Wie interne Differenzen das Verhältnis zwischen Partnerorganisationen beeinflussen
Dries Faems / Anna Brattström - 25. März 2021
Die Zusammenarbeit zwischen zwei Partnerorganisationen, ganz gleich welcher Art, kann zu einer heiklen Angelegenheit werden, wenn zwischen den Partnern Differenzen auftauchen. Schnell geht Vertrauen verloren bis zu dem Punkt, an dem das Projekt oder die gesamte Zusammenarbeit in Frage gestellt wird. Während zu Konflikten zwischen zwei Partnerorganisationen bereits viel geforscht wurde, blieben die Auswirkungen von Differenzeninnerhalb einer Organisation und welche sie auf die Beziehung zwischen den Partnern haben, lange unbeleuchtet. Es ist jedoch wichtig zu wissen, dass unterschiedliche Interessengruppen innerhalb von Unternehmen einen bedeutenden Einfluss auf die externen Geschäftsbeziehungen zwischen zwei Partnerunternehmen haben können.

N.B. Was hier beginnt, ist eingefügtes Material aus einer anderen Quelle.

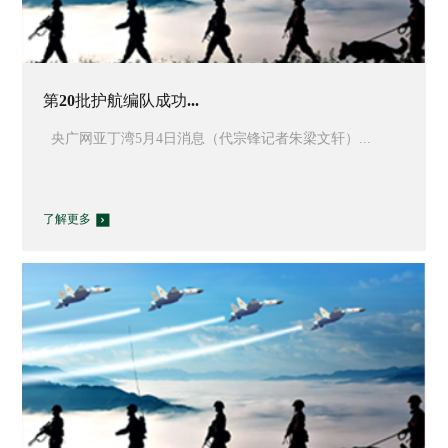
第20批护航编队成功...
央广网亚丁湾5月4日消息（代宗锋记者朱梁文轩）...
了解更多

Strategischer Partner oder ein Zulieferer unter vielen?
Im Zentrum der Längsschnittsstudie, an der zwischen 2012 und 2016 gearbeitet wurde, stehen ein Automobilproduzent (Alpha) und einer seiner Zulieferer (Beta; Namen geändert). Beide Unternehmen haben eine ähnliche Größe, unterhalten eine eigene Abteilung für Forschung und Entwicklung und sind global tätig. Alpha hegt die Absicht, sich strategisch neu aufzustellen und seine Produktion von manuell gefahrenen Autos mit Verbrennungsmotoren auf Fahrzeuge, die das autonome Fahren mit Elektroantrieb ermöglichen, umzustellen.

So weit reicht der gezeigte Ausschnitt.